Adam Jermyn comments on Training Trace Priors

Adam Jermyn 13 Jun 2022 20:13 UTC
LW: 1 AF: 1
AF
I think I agree that the incentive points in that direction, though I’m not sure how strongly. My general intuition is that if certain wires in a circuit are always activated across the training distribution then something has gone wrong. Maybe this doesn’t translate as well to neural networks (where there is more information conveyed than just ‘True/False’)? Does that suggest that there’s a better way to implement this in the case of neural networks (maybe we should be talking about distributions of activations, and requesting that these be broad?).
On the specifics, I think I’m confused as to what your dog classifier is. What work is it doing, if it always outputs “this is a dog”? More generally, if a subcircuit always produces the same output I would rather have it replaced with constant wires.
- gwern 13 Jun 2022 21:03 UTC
  LW: 5 AF: 4
  AF Parent
  
  What work is it doing, if it always outputs “this is a dog”?
  
  My point is that, like in the AI koan, a random circuit, or a random NN, still does something. Like, if you feed in your dog photos, it’ll start off predicting 1% for this one, 25.78% for that one, 99.76% for this other one… This is just because it is filled with random parameters at initialization and when you feed in your photos, each neuron computes something. Something totally nonsensical, but something nonetheless, and during that something, each neuron will have a distribution of activations which will almost surely not exactly equal 50% and not be independent of every other neuron. Thus, your NN is born steeped deep in sin from the perspective of the regularizer. Of course it could be replaced by a single wire, but ‘replace all the parameters of a large complex NN with a single constant wire in a single step’ is not an operation that SGD can do, so it won’t. (What will it compute after it finally beats the regularizer and finds a set of parameters which will let SGD reduce its loss while still satisfying the regularization constraints? I’m not sure, but I bet it’d look like a nasty hash-like mess, which simply happens to be independent of its input on average.)

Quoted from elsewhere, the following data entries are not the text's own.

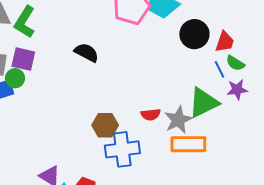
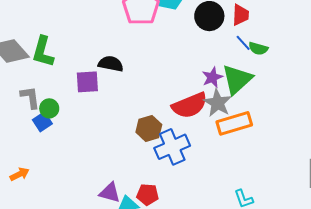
purple square: (23, 59) -> (87, 82), moved
green semicircle: (235, 63) -> (258, 48), moved
purple star: (237, 90) -> (212, 77), moved
red semicircle: (151, 115) -> (190, 105), size x1.8

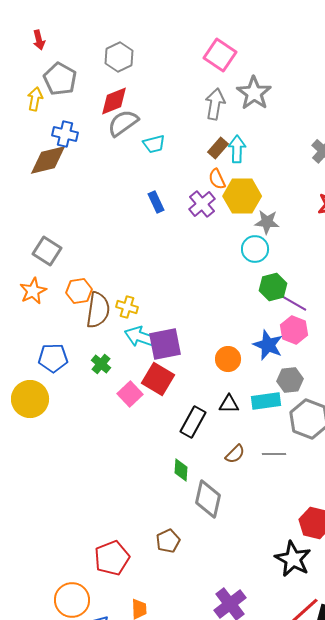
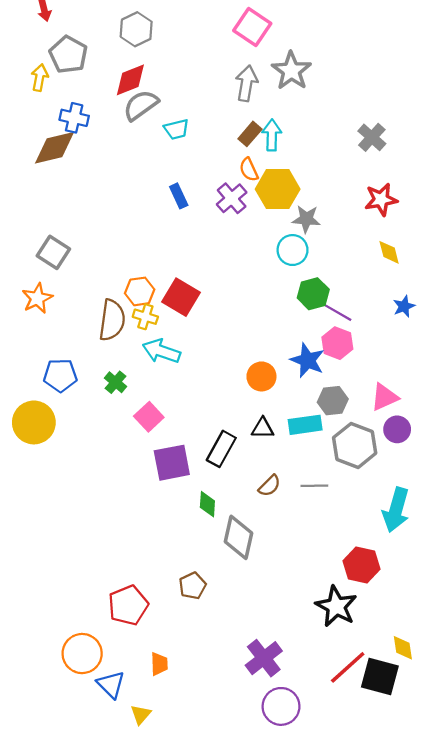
orange hexagon: (79, 291) -> (140, 291), moved
purple square: (165, 344) -> (172, 463), moved
red square: (158, 379) -> (181, 297), moved

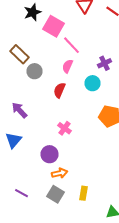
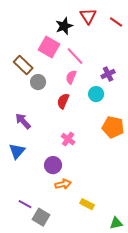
black star: (32, 12) -> (64, 26), moved
pink square: (54, 26) -> (49, 47), moved
yellow rectangle: (84, 193) -> (87, 204), turned -72
gray square: (56, 194) -> (41, 217), moved

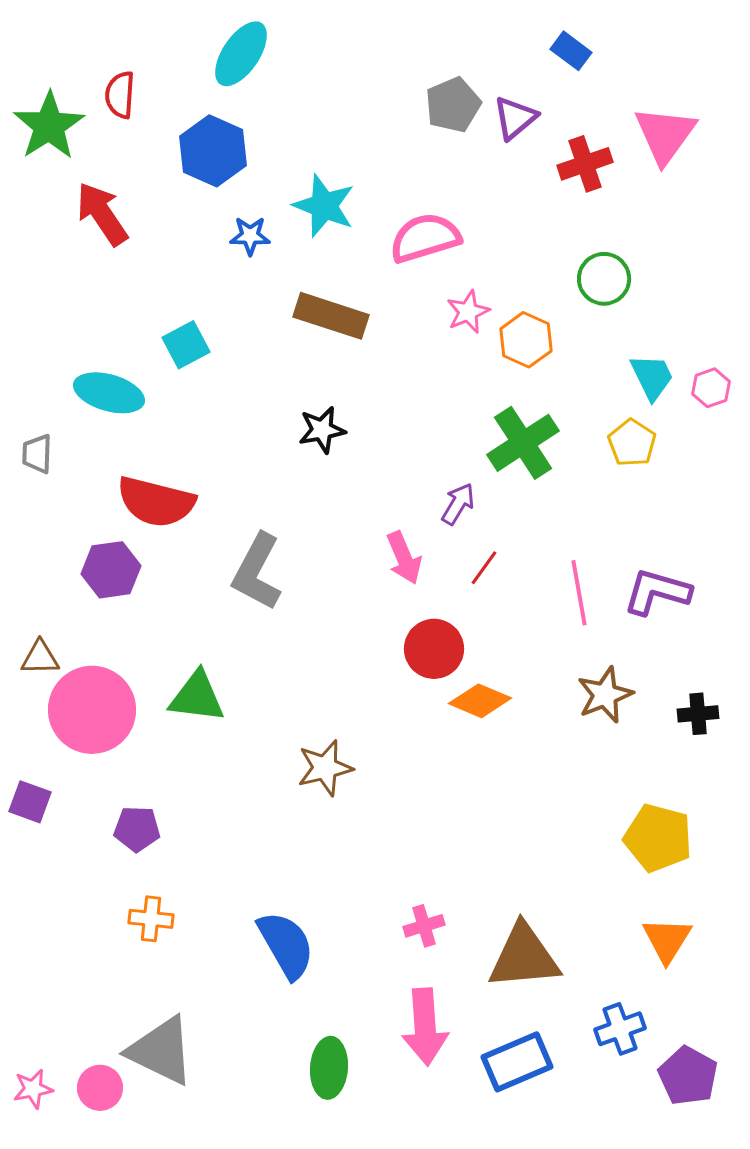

  - Adam Jermyn 13 Jun 2022 23:12 UTC
    LW: 2 AF: 2
    AF Parent
    Ok, I see. Thanks for explaining!
    One thing to note, which might be a technical quibble, is that I don’t endorse the entropy version of this prior (which is the one that wants ⁵⁰⁄₅₀ activations). I started off with it because it’s simpler, but I think it breaks for exactly the reasons you say, which is why I prefer the version that wants to see “Over the last N evaluations, each gate evaluated to T at least q times and to F at least q times, where q << N.” This is very specifically so that there isn’t a drive to unnaturally force the percentages towards 50% when the true input distribution is different from that.
    Setting that aside: I think what this highlights is that the translation from “a prior over circuits” to “a regularizer for NN’s” is pretty nontrivial, and things that are reasonably behaved in one space can be very bad in the other. If I’m sampling boolean circuits from a one-gate trace prior I just immediately find the solution of ‘they’re all dogs, so put a constant wire in’. Whereas with neural networks we can’t jump straight to that solution and may end up doing more contrived things along the way.
    - gwern 13 Jun 2022 23:59 UTC
      LW: 4 AF: 3
      AF Parent
      
      which is why I prefer the version that wants to see “Over the last N evaluations, each gate evaluated to T at least q times and to F at least q times, where q << N.”
      
      Yeah, I skipped over that because I don’t see how one would implement that. That doesn’t sound very differentiable? Were you thinking of perhaps some sort of evolutionary approach with that as part of a fitness function? Even if you have some differentiable trick for that, it’s easier to explain my objections concretely with 50%. But I don’t have anything further to say about that at the moment.
      
      Setting that aside: I think what this highlights is that the translation from “a prior over circuits” to “a regularizer for NN’s” is pretty nontrivial, and things that are reasonably behaved in one space can be very bad in the other
      
      Absolutely. You are messing around with weird machines and layers of interpreters, and simple security properties or simple translations go right out the window as soon as you have anything adversarial or optimization-related involved.
      - Adam Jermyn 14 Jun 2022 0:37 UTC
        LW: 1 AF: 1
        AF Parent
        Were you thinking of perhaps some sort of evolutionary approach with that as part of a fitness function?
        That would work, yeah. I was thinking of an approach based on making ad-hoc updates to the weights (beyond SGD), but an evolutionary approach would be much cleaner!